▶ [Reading text]:
Currently, Terraform supports only part of Firebase API, and some of it is still in beta. That’s why we need to enable the google-beta provider:
provider "google-beta" {
project = var.project
region = var.region
credentials = base64decode(google_service_account_key.firebase_key.private_key)
}
Source: firebase.tf on GitHub
Then we define the project, project’s location and the web application.
resource "google_firebase_project" "default" {
provider = google-beta
depends_on = [
google_project_service.firebase,
google_project_iam_member.service_account_firebase_admin,
]
}
resource "google_firebase_project_location" "default" {
provider = google-beta
location_id = var.firebase_location
depends_on = [
google_firebase_project.default,
]
}
resource "google_firebase_web_app" "wild_workouts" {
provider = google-beta
display_name = "Wild Workouts"
depends_on = [google_firebase_project.default]
}
Source: firebase.tf on GitHub
Authentication management still misses a Terraform API, so you have to enable it manually in the Firebase Console. Firebase authentication is the only thing we found no way to automate.
Firebase also handles public routing to services. Thanks to this the frontend application can call API with
/api/trainer instead
of https://trainer-http-smned2eqeq-ew.a.run.app. web/firebase.json.
"rewrites": [
{
"source": "/api/trainer{,/**}",
"run": {
"serviceId": "trainer-http",
"region": "europe-west1"
}
},
// ...
]
Source: firebase.json on GitHub
Cloud Build is our Continuous Delivery pipeline. It has to be enabled for a repository, so we define a trigger in Terraform and the repository itself.
resource "google_sourcerepo_repository" "wild_workouts" {
name = var.repository_name
depends_on = [
google_project_service.source_repo,
]
}
resource "google_cloudbuild_trigger" "trigger" {
trigger_template {
branch_name = "master"
repo_name = google_sourcerepo_repository.wild-workouts.name
}
filename = "cloudbuild.yaml"
}
Source: repo.tf on GitHub
The build configuration has to be defined in the cloudbuild.yaml file committed to the repository. We defined a couple of steps in the pipeline:
- Linting (go vet) - this step could be extended in future with running tests and all kinds of static checks and linters
- Building docker images
- Deploying docker images to Cloud Run
- Deploying web app to Firebase hosting
We keep several services in one repository, and their building and deployment are almost the same. To reduce repetition, there are a few helper bash scripts in the scripts directory.

▶ [Check your understanding]:
A - According to the Terraform and Firebase text, what is the only thing that could not be automated?
B - Carry on the Terraform and Firebase text, picking up right after its last sentence.
The listing that comes next is separate material, unrelated to the Terraform and Firebase text.

▶ [Source material]:

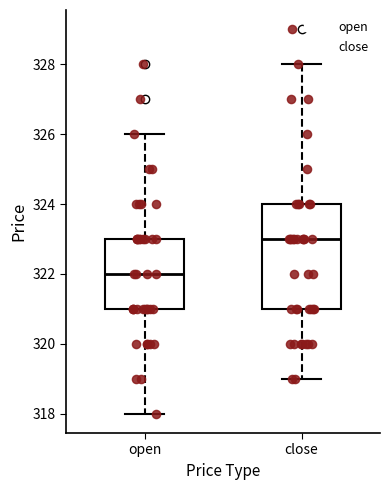

Which box has the lowest median line?

open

▶ [Responses to the exercise]:
A - Firebase authentication, which must be enabled manually in the Firebase Console.

B -
We decided to keep all services in one repository. We did this mainly because Wild Workouts is an example project, and it’s much easier to set up everything this way. We can also easily share the common code (e.g., setting up gRPC and HTTP servers).
From our experience, using a single repository is a great starting point for most projects. It’s essential, though, that all services are entirely isolated from each other. If there’s a need, we could easily split them into separate repositories. We might show this in the future chapters in this book.
The biggest disadvantage of the current setup is that all services and the frontend application are deployed at the same time. That’s usually not what you want when working with microservices with a bigger team. But it’s probably acceptable when you’re just starting out and creating an MVP.
As usual in CI/CD tools, the Build configuration is defined in YAML. Let’s see the whole configuration for just one service, to reduce some noise.
steps:
- id: trainer-lint
name: golang
entrypoint: ./scripts/lint.sh
args: [ trainer ]
- id: trainer-docker
name: gcr.io/cloud-builders/docker
entrypoint: ./scripts/build-docker.sh
args: [ "trainer", "$PROJECT_ID" ]
waitFor: [ trainer-lint ]
- id: trainer-http-deploy
name: gcr.io/cloud-builders/gcloud
entrypoint: ./scripts/deploy.sh
args: [ trainer, http, "$PROJECT_ID" ]
waitFor: [ trainer-docker ]
- id: trainer-grpc-deploy
name: gcr.io/cloud-builders/gcloud
entrypoint: ./scripts/deploy.sh
args: [ trainer, grpc, "$PROJECT_ID" ]
waitFor: [ trainer-docker ]
options:
env:
- 'GO111MODULE=on'
machineType: 'N1_HIGHCPU_8'
images:
- 'gcr.io/$PROJECT_ID/trainer'
Source: cloudbuild.yaml on GitHub
A single step definition is pretty short:
- id is a unique identifier of a step. It can be used in waitFor array to specify dependencies between steps (steps are running in parallel by default).
- name is the name of a docker image that will be run for this step.
- entrypoint works like in docker images, so it’s a command that is executed on the container’s start. We use bash scripts to make the YAML definition short, but this can be any bash command.
- args will be passed to entrypoint as arguments.
In options, we override the machine type to make our builds run faster. There’s also an environment variable to force the use of go modules.
images list defines docker images that should be pushed to Container Registry. In the example above, the docker image is built in the trainer-docker step.
Deploys to Cloud Run are done with the gcloud run deploy command. Cloud Build builds the docker image in the previous step, so we can use the latest image on the registry.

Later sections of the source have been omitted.